If it doesn’t work out at the lunch, then there should be a strong DRIP campaign (automated periodic contacts), with news about HudsonPoint—this could take the form of a quarterly e-newsletter. He could also make quarterly phone calls. He’s building a pipeline.

Brandon Odell

Director of business consulting, The Ensemble Practice

I think the fact that there are senior people willing to help out more junior advisors is extremely powerful. It’s also great that he can use this mentoring program to alleviate management concerns, so the more experienced individuals can focus on the big picture; they can worry about being practitioners, instead of managers. Those are great leading points for recruiting.  

The mentoring culture can also create a more collegial atmosphere, as well as offer some benefits an advisor might not have at a wirehouse.
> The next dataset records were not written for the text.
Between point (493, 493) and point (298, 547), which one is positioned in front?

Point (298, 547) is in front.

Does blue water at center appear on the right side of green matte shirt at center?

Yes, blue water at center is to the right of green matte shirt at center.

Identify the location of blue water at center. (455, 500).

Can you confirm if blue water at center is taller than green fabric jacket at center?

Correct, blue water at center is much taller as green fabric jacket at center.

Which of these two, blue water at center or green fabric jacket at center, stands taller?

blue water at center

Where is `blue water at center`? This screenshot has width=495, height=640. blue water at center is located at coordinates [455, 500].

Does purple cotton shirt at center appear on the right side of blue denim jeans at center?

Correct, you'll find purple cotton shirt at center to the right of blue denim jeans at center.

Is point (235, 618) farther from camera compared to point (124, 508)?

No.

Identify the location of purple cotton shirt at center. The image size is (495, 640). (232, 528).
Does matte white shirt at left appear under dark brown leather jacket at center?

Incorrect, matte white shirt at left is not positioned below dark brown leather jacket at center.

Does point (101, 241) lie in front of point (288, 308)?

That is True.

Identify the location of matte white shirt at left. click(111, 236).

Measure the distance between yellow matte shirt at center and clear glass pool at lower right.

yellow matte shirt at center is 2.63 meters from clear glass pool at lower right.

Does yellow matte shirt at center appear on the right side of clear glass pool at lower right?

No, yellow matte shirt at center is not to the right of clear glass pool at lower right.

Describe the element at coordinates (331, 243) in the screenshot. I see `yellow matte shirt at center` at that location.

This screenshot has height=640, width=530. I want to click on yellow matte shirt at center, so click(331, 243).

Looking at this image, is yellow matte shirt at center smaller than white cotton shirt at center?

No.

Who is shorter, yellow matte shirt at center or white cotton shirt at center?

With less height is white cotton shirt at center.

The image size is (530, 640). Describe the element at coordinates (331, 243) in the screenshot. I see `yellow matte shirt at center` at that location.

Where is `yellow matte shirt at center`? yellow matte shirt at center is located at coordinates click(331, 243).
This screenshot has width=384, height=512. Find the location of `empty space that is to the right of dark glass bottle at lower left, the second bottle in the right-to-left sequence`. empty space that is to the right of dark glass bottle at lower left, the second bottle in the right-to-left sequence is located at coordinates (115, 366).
People like to belong to groups, and advisors who work at big firms might not feel they’re part of a group. In a larger place, you may have access to more resources, but you don’t necessarily have the camaraderie. Plus, for wirehouse employees, it could be appealing that this firm is smaller and more nimble, as well as not bound by proprietary products.  

I would suggest he think about additional services he can offer that relate to these features and market them in his recruiting efforts. If he can unify his advisors so that there’s a cohesive group of people who support one another, then he can build more value. That means things like helping to educate the advisors, helping them to improve their practices and grow. If they’re there primarily for a higher payout, the practice is much more likely to lose them the moment a better deal comes along.